*Task*. In the data below, work out how many lines include the string "niet". Only the number should be given.
----- Exercise data
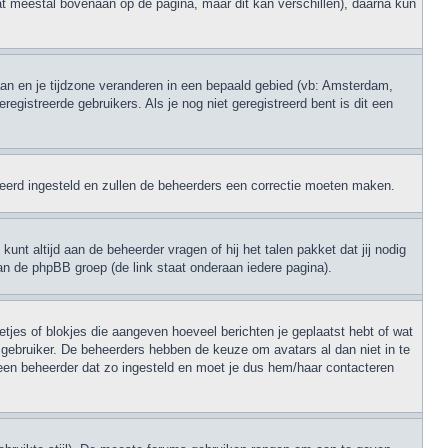
at meestal bovenaan op de pagina, maar dit kan verschillen), daarna kun
 gaan en je tijdzone veranderen in een bepaald gebied (vb: Amsterdam,
gistreerde gebruikers. Als je nog niet geregistreerd bent is dit een
erkeerd ingesteld en zullen de beheerders een correctie moeten maken.
unt altijd aan de beheerder vragen of hij het talen pakket dat jij nodig
an de phpBB groep (de link staat onderaan iedere pagina).
retjes of blokjes die aangeven hoeveel berichten je geplaatst hebt of wat
e gebruiker. De beheerders hebben de keuze om avatars al dan niet in te
een beheerder dat zo ingesteld en moet je dus hem/haar contacteren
----------
*Exercise output*. 2